For many of the company’s more than 9,000 corporate locations that are eyeing their own campaigns after tomorrow’s results, organizing committee members say a positive message will remain key for the next wave of fights. In fact, organizing committee members already networking with workers at several other locations across the country who have reached out for advice about how to unionize their stores. The union wave has already spread to the Greater Boston area, with three Somerville coffee houses recently announcing plans to unionize with the New England Joint Board UNITE HERE this week.

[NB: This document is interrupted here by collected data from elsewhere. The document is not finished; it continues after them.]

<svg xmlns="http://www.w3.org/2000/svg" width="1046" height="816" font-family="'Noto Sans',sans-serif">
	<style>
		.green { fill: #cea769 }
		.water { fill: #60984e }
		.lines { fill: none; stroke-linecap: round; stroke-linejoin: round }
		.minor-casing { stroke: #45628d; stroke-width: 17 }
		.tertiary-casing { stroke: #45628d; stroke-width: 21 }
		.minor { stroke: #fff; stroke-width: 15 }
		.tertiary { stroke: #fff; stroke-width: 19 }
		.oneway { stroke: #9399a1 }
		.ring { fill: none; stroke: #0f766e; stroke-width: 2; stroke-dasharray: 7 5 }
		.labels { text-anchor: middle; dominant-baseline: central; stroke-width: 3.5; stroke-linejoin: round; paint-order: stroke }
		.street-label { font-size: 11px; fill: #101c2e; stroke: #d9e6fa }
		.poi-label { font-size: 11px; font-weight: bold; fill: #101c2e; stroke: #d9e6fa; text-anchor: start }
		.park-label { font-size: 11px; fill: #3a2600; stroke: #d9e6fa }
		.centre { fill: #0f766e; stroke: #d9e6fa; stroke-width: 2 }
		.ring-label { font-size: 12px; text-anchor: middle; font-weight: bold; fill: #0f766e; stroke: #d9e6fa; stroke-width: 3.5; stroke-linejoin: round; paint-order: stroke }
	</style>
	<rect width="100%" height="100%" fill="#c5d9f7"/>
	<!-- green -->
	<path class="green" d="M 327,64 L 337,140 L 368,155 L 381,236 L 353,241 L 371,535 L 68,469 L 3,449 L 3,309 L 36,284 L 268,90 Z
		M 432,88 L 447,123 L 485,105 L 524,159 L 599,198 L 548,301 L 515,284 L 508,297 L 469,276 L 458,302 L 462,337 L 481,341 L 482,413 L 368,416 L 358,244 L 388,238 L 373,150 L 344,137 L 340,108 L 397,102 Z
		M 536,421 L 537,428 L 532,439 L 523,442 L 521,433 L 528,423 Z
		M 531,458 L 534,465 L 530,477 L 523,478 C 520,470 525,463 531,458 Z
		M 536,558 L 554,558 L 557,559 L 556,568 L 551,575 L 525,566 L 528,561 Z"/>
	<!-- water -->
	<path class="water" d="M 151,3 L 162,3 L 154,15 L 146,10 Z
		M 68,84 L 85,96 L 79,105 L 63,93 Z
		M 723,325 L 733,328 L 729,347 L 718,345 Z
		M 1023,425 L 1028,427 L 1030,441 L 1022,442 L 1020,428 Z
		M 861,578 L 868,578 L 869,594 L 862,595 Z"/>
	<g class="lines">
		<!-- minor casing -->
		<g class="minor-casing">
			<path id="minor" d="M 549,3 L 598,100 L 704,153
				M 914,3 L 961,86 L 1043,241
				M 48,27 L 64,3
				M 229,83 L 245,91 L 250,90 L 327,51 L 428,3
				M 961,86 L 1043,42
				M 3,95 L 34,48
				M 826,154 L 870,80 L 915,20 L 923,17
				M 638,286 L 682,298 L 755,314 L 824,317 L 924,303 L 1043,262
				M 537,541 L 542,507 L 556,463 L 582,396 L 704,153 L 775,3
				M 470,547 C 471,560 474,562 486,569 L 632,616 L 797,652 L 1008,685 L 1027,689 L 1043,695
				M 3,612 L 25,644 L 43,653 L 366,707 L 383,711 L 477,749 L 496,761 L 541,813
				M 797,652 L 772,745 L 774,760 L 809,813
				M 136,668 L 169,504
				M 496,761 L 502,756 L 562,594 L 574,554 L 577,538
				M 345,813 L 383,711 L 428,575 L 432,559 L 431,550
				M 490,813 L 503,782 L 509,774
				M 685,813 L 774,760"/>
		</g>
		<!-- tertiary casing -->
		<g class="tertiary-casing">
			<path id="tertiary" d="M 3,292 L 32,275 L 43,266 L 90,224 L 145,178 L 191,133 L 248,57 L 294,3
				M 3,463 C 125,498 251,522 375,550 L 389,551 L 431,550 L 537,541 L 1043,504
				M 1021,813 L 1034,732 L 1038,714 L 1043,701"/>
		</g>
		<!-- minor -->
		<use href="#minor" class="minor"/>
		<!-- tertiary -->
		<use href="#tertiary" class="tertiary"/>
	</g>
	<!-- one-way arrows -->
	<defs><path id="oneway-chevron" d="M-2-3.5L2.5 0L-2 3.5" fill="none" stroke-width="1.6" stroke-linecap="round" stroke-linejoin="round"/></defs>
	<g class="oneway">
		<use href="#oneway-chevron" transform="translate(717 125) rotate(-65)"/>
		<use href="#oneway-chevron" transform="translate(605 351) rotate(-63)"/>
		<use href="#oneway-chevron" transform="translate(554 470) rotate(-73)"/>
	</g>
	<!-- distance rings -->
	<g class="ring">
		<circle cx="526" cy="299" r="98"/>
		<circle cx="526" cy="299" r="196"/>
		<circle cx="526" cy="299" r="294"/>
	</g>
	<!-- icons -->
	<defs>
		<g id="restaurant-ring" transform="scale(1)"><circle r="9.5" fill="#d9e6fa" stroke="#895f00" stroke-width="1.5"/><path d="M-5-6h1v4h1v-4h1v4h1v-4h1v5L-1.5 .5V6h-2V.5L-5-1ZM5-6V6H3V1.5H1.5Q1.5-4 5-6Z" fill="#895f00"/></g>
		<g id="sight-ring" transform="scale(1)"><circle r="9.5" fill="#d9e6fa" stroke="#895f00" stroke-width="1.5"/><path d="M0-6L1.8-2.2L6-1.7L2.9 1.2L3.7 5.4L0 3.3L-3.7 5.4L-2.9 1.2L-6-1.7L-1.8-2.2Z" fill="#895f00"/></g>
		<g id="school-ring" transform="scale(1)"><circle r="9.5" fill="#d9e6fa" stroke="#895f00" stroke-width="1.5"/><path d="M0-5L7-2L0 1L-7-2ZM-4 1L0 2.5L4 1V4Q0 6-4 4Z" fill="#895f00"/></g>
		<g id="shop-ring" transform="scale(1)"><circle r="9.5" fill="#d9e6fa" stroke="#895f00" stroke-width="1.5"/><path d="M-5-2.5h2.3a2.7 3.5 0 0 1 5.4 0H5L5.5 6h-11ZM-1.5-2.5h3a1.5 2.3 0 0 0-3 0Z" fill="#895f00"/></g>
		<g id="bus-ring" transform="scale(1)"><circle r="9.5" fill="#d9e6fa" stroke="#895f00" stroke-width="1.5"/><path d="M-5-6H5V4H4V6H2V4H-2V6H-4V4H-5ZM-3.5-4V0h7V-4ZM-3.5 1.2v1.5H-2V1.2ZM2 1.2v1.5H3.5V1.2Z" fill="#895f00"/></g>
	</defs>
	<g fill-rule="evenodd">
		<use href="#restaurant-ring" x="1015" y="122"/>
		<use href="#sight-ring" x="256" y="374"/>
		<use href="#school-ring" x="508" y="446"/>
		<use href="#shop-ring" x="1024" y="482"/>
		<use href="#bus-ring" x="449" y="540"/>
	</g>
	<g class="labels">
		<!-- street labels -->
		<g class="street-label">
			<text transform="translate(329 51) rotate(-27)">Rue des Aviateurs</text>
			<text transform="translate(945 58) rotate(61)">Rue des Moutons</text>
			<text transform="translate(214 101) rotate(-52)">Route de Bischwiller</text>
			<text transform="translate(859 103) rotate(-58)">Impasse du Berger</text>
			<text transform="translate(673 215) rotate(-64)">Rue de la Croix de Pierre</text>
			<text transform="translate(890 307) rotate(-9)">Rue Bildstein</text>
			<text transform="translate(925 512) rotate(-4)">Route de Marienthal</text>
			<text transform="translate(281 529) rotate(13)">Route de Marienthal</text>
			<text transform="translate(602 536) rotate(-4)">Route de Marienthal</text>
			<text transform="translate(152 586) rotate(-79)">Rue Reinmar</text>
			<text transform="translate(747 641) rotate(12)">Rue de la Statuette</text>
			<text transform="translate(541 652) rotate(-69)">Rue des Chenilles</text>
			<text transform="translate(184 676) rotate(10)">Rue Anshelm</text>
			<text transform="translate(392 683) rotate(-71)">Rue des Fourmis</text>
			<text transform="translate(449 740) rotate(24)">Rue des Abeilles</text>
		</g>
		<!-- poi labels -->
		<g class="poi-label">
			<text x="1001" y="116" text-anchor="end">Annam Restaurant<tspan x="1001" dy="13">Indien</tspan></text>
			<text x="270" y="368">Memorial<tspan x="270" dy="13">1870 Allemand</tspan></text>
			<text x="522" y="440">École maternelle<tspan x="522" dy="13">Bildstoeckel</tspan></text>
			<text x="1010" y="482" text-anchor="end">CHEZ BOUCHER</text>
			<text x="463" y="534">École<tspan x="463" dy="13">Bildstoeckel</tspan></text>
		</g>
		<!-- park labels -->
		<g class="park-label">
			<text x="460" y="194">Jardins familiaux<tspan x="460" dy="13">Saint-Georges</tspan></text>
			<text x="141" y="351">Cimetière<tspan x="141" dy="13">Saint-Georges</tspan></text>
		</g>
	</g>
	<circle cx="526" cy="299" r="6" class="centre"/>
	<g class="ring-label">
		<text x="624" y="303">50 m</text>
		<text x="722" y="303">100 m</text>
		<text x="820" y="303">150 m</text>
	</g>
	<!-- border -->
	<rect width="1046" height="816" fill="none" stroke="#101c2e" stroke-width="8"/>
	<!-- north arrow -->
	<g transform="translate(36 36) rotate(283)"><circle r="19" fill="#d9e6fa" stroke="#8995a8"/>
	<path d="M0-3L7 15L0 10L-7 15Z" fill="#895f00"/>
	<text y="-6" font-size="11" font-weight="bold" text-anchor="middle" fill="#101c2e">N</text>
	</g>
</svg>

“We’re not anti-Starbucks. We are extremely pro-Starbucks, and we want Starbucks to hold out on the accountability that they say they’re trying to give to us, and they say they have given to us the entire time they’ve been a company. We haven’t seen it, and this is the only way we feel we can guarantee accountability coming back into the company. We just want Starbucks to be better,” says shift supervisor Krempa from Buffalo’s Depew location.